Assertive, with a deep voice and her dark hair pulled back, she tells me she’s not concerned about the gay propaganda law. “I haven’t come across [problems with law enforcement] despite the fact that I’m not sitting here in the dark. I can walk around hand in hand with her,” she said, rummaging around the small kitchen for mugs. “Of course, we’re not having sex on the hood of a car in the middle of town.”
At the same time, she says society here was more accepting of two women together than two men. “The attitude towards men is significantly worse than towards women. Again, that’s that Soviet mentality. They’ll watch foreign girls-on-girl films and that’s cool, but guys rubbing genitals is bad,” she said. “The guys don’t say anything, they hide. Even within their friends group. It’s harder for them.” Later, this sentiment is echoed by drunk men loitering around the gay bar in Simeiz. They buy tall cans of beer from an adjoining convenience store and throw around the Russian word for “faggot,” occasionally eyeing the bar but refusing to go in. Inside, rows of wooden tables and benches lead to a veranda, where a group of 20-somethings chase shots of vodka with wine at the bar.
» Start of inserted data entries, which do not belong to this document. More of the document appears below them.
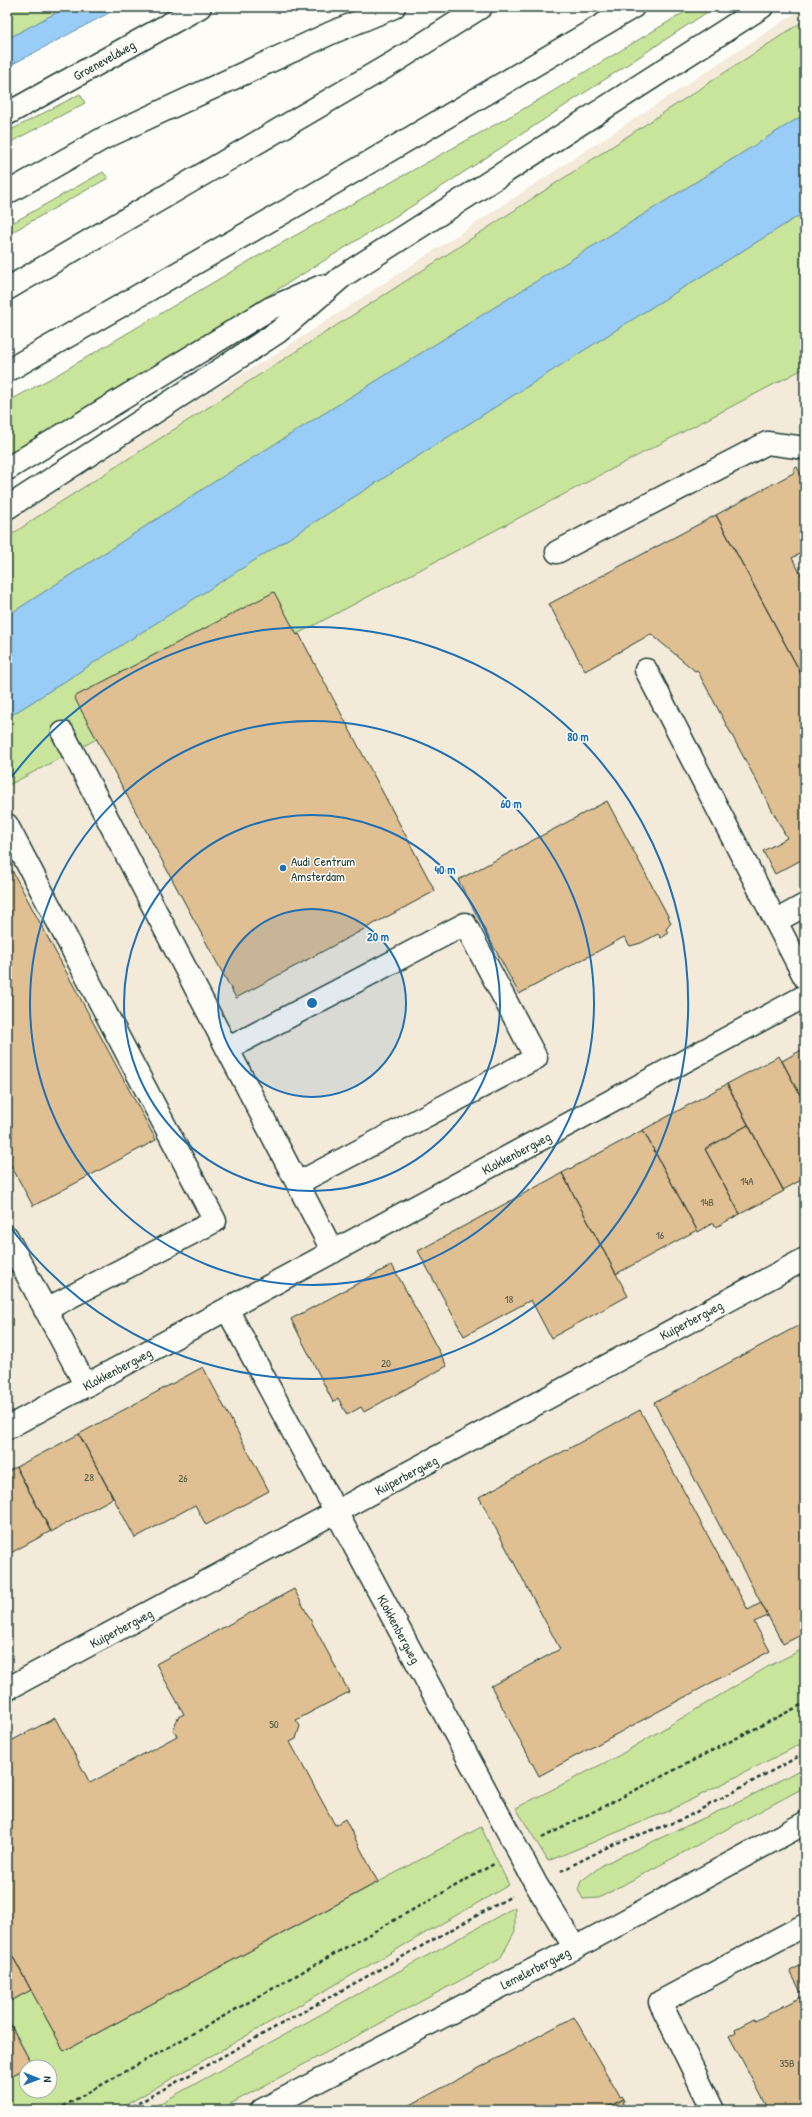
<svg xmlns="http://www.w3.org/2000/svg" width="812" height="2117" viewBox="0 0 812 2117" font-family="'Patrick Hand',sans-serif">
  <rect width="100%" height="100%" fill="#fdfcf7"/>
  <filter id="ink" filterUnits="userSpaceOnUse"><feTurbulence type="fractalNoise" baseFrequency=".025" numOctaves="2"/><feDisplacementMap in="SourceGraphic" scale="8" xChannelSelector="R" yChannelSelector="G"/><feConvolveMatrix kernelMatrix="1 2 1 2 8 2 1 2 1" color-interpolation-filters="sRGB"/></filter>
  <g filter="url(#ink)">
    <!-- built -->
    <path fill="#f4ead9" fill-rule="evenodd" d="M805 7V2110H7V507L273 356ZM26 2067H50V2091H26Z"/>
    <!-- green -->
    <path fill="#c9e49b" stroke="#749068" d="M7 7H67L7 39Z
      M693 7H715L420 201 7 458V402L55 376 251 260 525 108Z
      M805 20V114L214 482 7 616V538L34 519 434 263Z
      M80 94 85 103 7 144V132Z
      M103 172 108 178 7 235V226Z
      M805 212V368L7 786V718L652 307Z
      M805 1648V1742L673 1809 548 1861 516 1808 618 1756 769 1666Z
      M805 1767V1787L599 1898 583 1899 578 1890 581 1881 604 1864 745 1799Z
      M481 1827 509 1885 117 2110H7V2078L26 2068V2091H50V2067H28L32 2065 7 2017V2003L31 1990 64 2051Z
      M515 1907V1931L500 1959 219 2110H148Z"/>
    <!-- water -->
    <path fill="#99cdf7" stroke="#6893a9" d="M67 7H120L7 67V39Z
      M805 114V212L652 307 7 718V616L214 482Z"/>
    <!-- building -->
    <path fill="#e0bf92" stroke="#1f3d34" d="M797 467 805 482V551L792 558 805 582V681L716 515 795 472 793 469Z
      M716 515 805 681V858L775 874 763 851 787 838 697 670 695 671 651 634 585 671 549 604Z
      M274 592 297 635 299 634 435 891 236 998 74 697Z
      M607 801 667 914 671 923 666 929 669 933 661 938 658 934 641 943 630 946 624 937 519 994 458 880Z
      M7 861 156 1140 33 1206 7 1158Z
      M805 1048V1104L782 1061Z
      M779 1056 805 1104V1178L783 1190 727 1084Z
      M727 1084 748 1125 705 1149 740 1214 716 1227 713 1223 698 1232 643 1130Z
      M748 1125 784 1191 740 1214 705 1149Z
      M643 1130 697 1230 616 1274 562 1173Z
      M562 1173 628 1296 551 1338 531 1300 464 1336 418 1251Z
      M392 1265 447 1366 364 1412 361 1407 347 1415 338 1398 333 1402 291 1319Z
      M805 1322V1633L783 1644 654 1403Z
      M203 1367 269 1491 206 1525 195 1505 135 1538 79 1434Z
      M640 1410 748 1610 761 1603 768 1616 754 1622 770 1651 539 1776 491 1686 560 1649 479 1497Z
      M79 1434 113 1498 51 1532 16 1467Z
      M16 1467 51 1531 7 1555V1472Z
      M294 1589 349 1692 296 1720 300 1726 296 1739 290 1742 335 1825 345 1819 378 1882 64 2051 7 1946V1743L55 1718 90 1783 177 1736 173 1730 178 1717 184 1714 156 1664Z
      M7 1946 31 1990 7 2003Z
      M805 1963V2000L790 1971Z
      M803 1996 805 2000V2110H769L729 2036 736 2032 735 2029 754 2019 755 2021Z
      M574 2017 620 2097 622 2096 624 2099 602 2110H401Z
      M7 2018 32 2065 7 2078Z
      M624 2099 625 2101 623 2102 627 2110H602Z"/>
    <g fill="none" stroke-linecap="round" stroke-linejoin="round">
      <defs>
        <path id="minor" d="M7 114 200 7
          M557 552 767 443 805 448
          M646 670 805 978
          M63 733 333 1252
          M7 825 215 1221 45 1310
          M776 921 805 905
          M227 1049 465 924 536 1058 298 1183
          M7 1237 86 1386
          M227 1309 536 1884 575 1948
          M7 1428 805 996
          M7 1689 805 1259
          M262 2110 575 1948 805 1823
          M713 2110 660 2002 805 1925"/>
        <path id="highway" d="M7 193 104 138 331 33 394 7
          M7 289 396 61 481 7
          M7 371 300 203 633 7
          M7 469 271 308 322 286
          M7 508 278 332 343 276 762 7"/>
      </defs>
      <!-- minor casing -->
      <use href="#minor" stroke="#1f3d34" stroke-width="25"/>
      <!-- highway casing -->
      <use href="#highway" stroke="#1f3d34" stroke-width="25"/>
      <!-- path -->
      <path stroke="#1f3d34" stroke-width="2.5" stroke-dasharray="4 3" stroke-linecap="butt" d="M542 1838 805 1703
        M561 1871 614 1844 683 1819 805 1753
        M57 2110 494 1864
        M126 2110 512 1896"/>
      <!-- minor -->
      <use href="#minor" stroke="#fdfcf7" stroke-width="22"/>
      <!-- highway -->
      <use href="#highway" stroke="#fdfcf7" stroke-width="22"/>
    </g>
  </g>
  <!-- distance rings -->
  <circle cx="312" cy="1003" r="94" fill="#1f6fb2" fill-opacity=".12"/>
  <g fill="none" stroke="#1f6fb2" stroke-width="2">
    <circle cx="312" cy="1003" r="94"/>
    <circle cx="312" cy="1003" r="188"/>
    <circle cx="312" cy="1003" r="282"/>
    <path d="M8 782A376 376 0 1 1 8 1224"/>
  </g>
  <!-- markers -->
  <circle fill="#1f6fb2" stroke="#fdfcf7" stroke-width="1.5" cx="283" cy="868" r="4"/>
  <g text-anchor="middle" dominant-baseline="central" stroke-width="3" stroke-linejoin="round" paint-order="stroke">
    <!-- number labels -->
    <g font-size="11" fill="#4f5e4c">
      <text x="747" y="1181">14A</text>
      <text x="707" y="1202">14B</text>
      <text x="660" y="1235">16</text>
      <text x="509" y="1299">18</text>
      <text x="386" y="1363">20</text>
      <text x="89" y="1477">28</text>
      <text x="183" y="1478">26</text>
      <text x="274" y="1724">50</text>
      <text x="787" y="2063">35B</text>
    </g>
    <!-- street labels -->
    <g font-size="13" fill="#1f3d34" stroke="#fdfcf7">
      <text transform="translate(104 60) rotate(-29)">Groeneveldweg</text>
      <text transform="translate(516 1153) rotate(-28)">Klokkenbergweg</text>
      <text transform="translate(691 1320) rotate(-28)">Kuiperbergweg</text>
      <text transform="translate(117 1369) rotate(-28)">Klokkenbergweg</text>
      <text transform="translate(406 1475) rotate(-28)">Kuiperbergweg</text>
      <text transform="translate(121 1628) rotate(-28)">Kuiperbergweg</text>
      <text transform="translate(399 1629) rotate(62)">Klokkenbergweg</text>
      <text transform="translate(535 1968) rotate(-27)">Lemelerbergweg</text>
    </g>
    <!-- poi labels -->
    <g font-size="13" fill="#1f3d34" stroke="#fdfcf7" text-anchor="start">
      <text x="291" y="861">Audi Centrum<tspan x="291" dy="15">Amsterdam</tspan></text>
    </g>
  </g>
  <circle cx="312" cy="1003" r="6" fill="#1f6fb2" stroke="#fdfcf7" stroke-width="2"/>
  <g font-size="12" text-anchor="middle" font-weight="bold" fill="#1f6fb2" stroke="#fdfcf7" stroke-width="3" stroke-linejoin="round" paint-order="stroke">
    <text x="578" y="741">80 m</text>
    <text x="511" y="808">60 m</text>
    <text x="445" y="874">40 m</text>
    <text x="378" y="941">20 m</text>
  </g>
  <!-- margin -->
  <rect width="812" height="2117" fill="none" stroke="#fdfcf7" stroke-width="24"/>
  <rect x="12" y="12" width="788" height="2093" fill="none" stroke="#1f3d34" stroke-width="1.5" filter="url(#ink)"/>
  <!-- north arrow -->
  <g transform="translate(38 2079) rotate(91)"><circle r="19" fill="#fdfcf7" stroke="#a4b0a9"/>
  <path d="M0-3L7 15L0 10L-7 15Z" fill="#1f6fb2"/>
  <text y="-6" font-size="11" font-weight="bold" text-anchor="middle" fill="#1f3d34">N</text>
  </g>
</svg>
Although its reputation is known, the venue doesn’t openly advertise itself as a gay bar. In daytime, only the wall at the end of the service counter, painted in bold rainbow stripes with the bar’s coat of arms in the centre, hints at its status.
At the stroke of 1:00 a.m., a booming voice comes over the loudspeaker and the drag show begins. The atmosphere is lively but the bar looks half empty.
“Before, we’d get anywhere from 150 to 450 people coming for a show,” Denys Kratt, the bar’s former art director and leading drag artist, later tells me in the Ukrainian city of Kharkov. Kratt’s alter ego Zhanna Simeiz had been a big name within Crimea’s drag scene since the mid-2000s.
The 44-year-old spent the busiest months of the tourist season living and working on the peninsula. Sporting an undercut and top knot, Kratt fondly talks about days spent at the beach followed by champagne-fuelled nights in Simeiz.
“It was where we spent our youth, some of the merriest and some of the best years,” he said.
When Russia annexed the peninsula, Kratt lost more than just his job. “The people there were all one big family, everyone knew each other, caroused, had a good time,” he said. Like many Ukrainians, Kratt hasn’t returned to the peninsula since the annexation.
And although he fears Crimea won’t be de-occupied in his lifetime, he does hope to one day come back to the place that was once his second home. I ask him what that would look like.
“The trains from Kharkov to Simferopol will start up again... I’ll drive up to my friend’s dacha, we’ll open up the rusted gate there, run to the shops, buy a bottle of Sevastopol champagne—Zolotaya Balka—in hryvnias [Ukrainian currency]. We’ll go up to [the bar], celebrate and cry,” he smiles.
“And of course, I’ll pack the dress in the suitcase.”